INSTRUCTIONS FOR THE TASK:
State, as a number alone, how many lines of the data contain the string "down".

(RECORDS SUPPLIED begins)

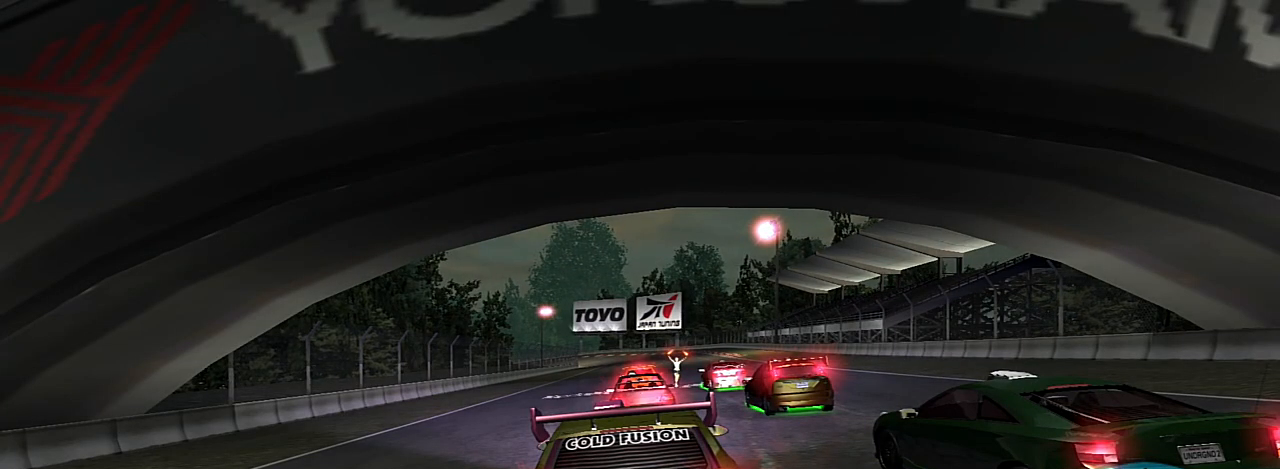
{"buttons": ["R2"], "left_stick": "center", "right_stick": "center", "events": [[67, "R2", "down"]]}
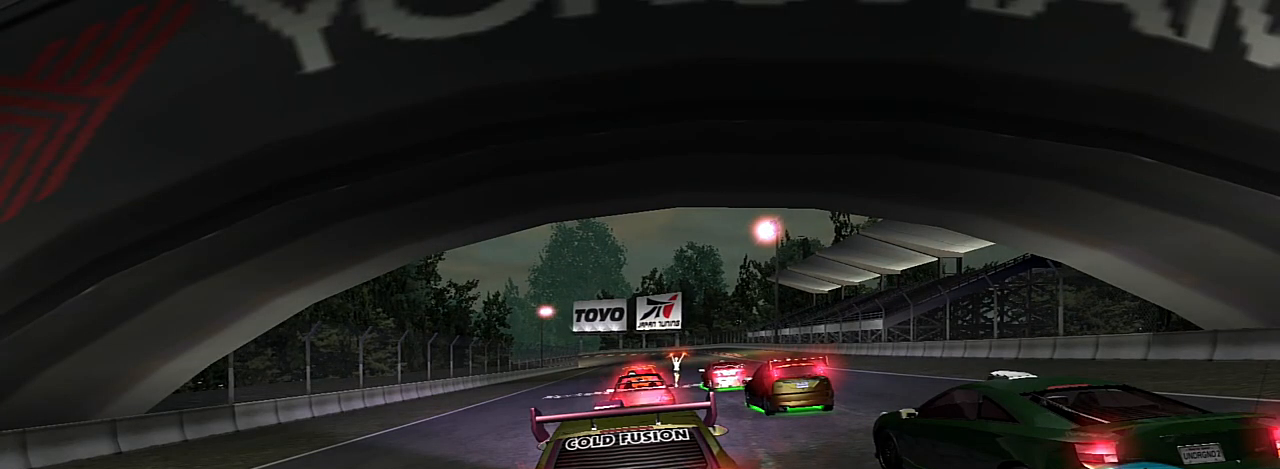
{"buttons": ["R2"], "left_stick": "center", "right_stick": "center", "events": [[200, "R2", "up"], [501, "R2", "down"]]}
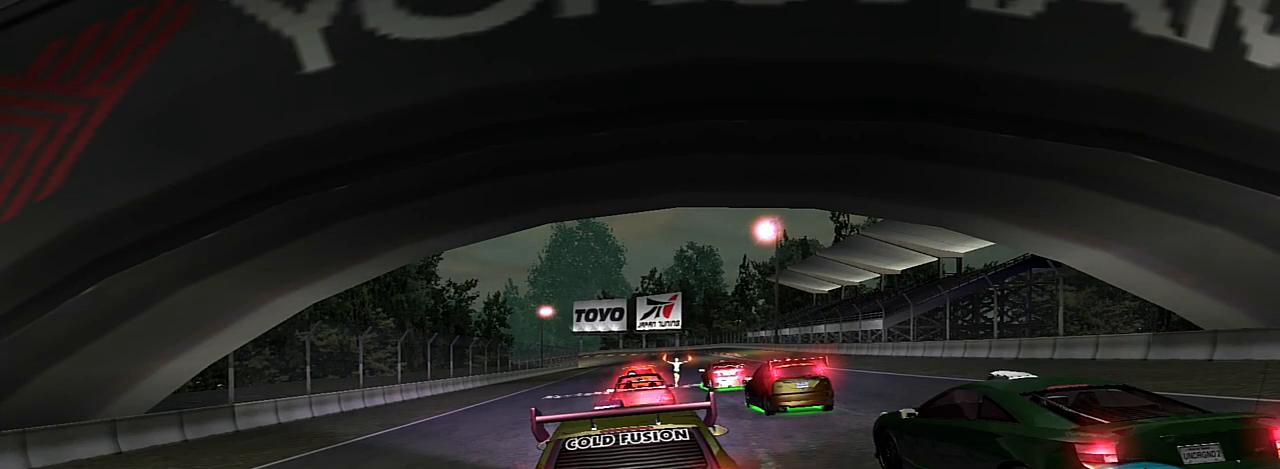
{"buttons": [], "left_stick": "center", "right_stick": "center", "events": [[233, "R2", "up"]]}
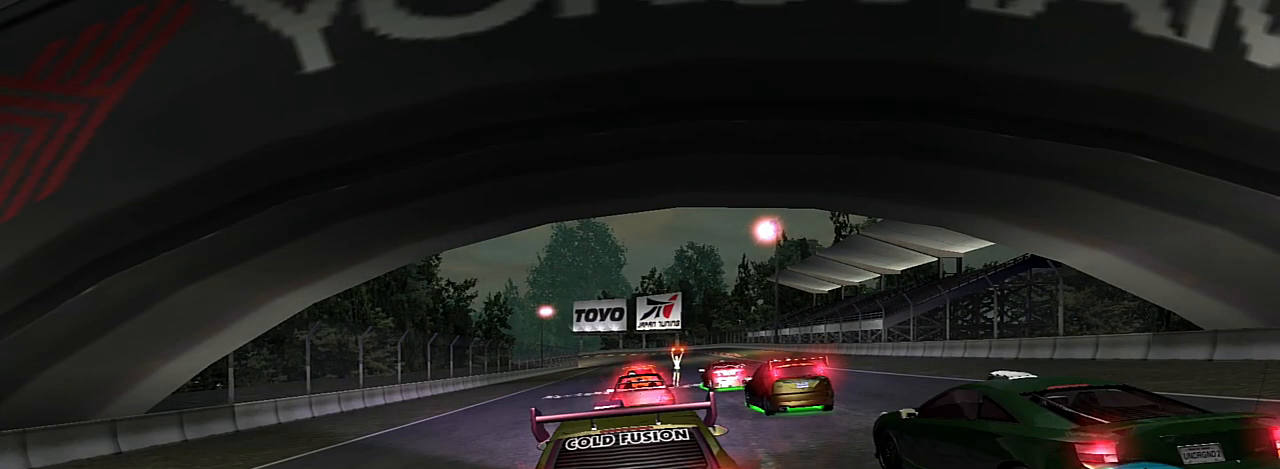
{"buttons": [], "left_stick": "center", "right_stick": "center", "events": [[200, "R2", "down"], [467, "R2", "up"]]}
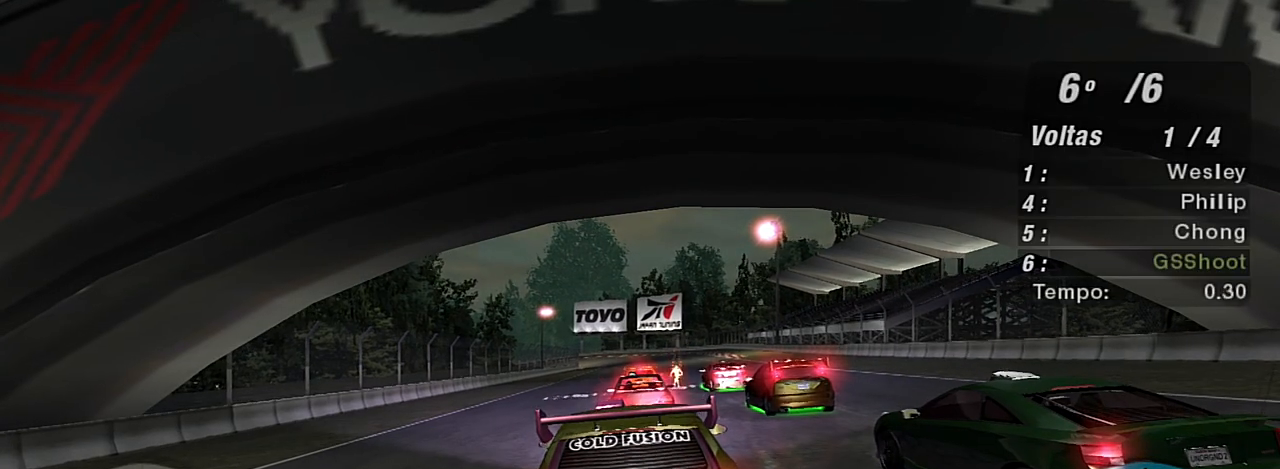
{"buttons": ["R2"], "left_stick": "center", "right_stick": "center", "events": [[101, "R2", "down"]]}
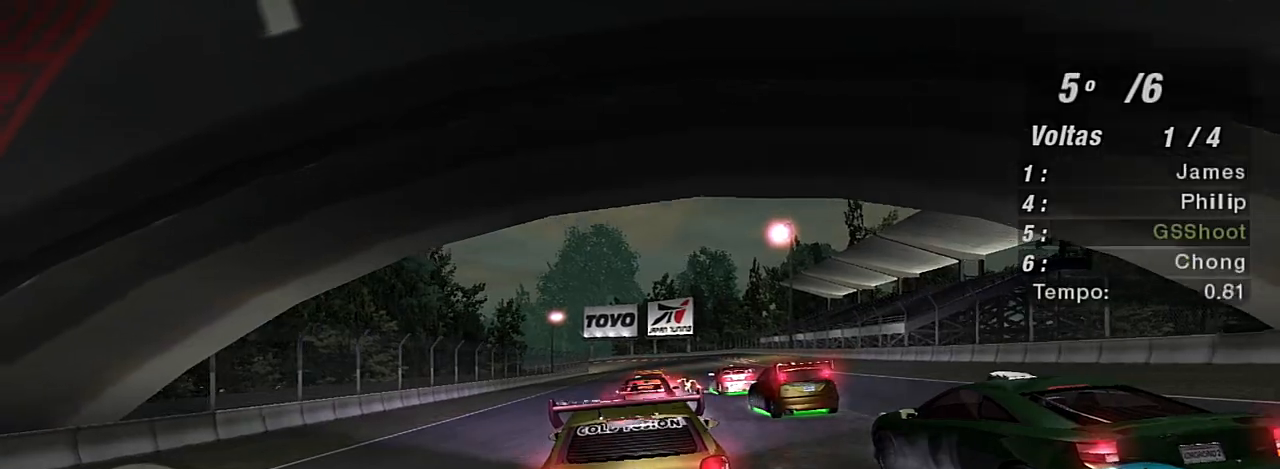
{"buttons": ["R2"], "left_stick": "center", "right_stick": "center", "events": [[133, "left_stick", "up-right"], [334, "left_stick", "center"]]}
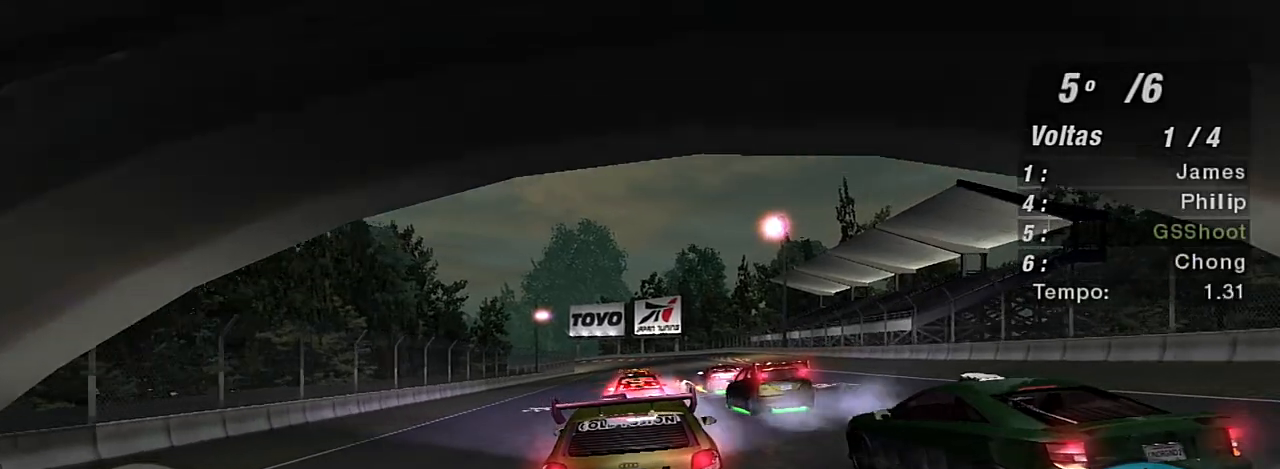
{"buttons": ["R2"], "left_stick": "up-left", "right_stick": "center", "events": [[500, "left_stick", "up-left"]]}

(RECORDS SUPPLIED ends)

SOLUTION:
4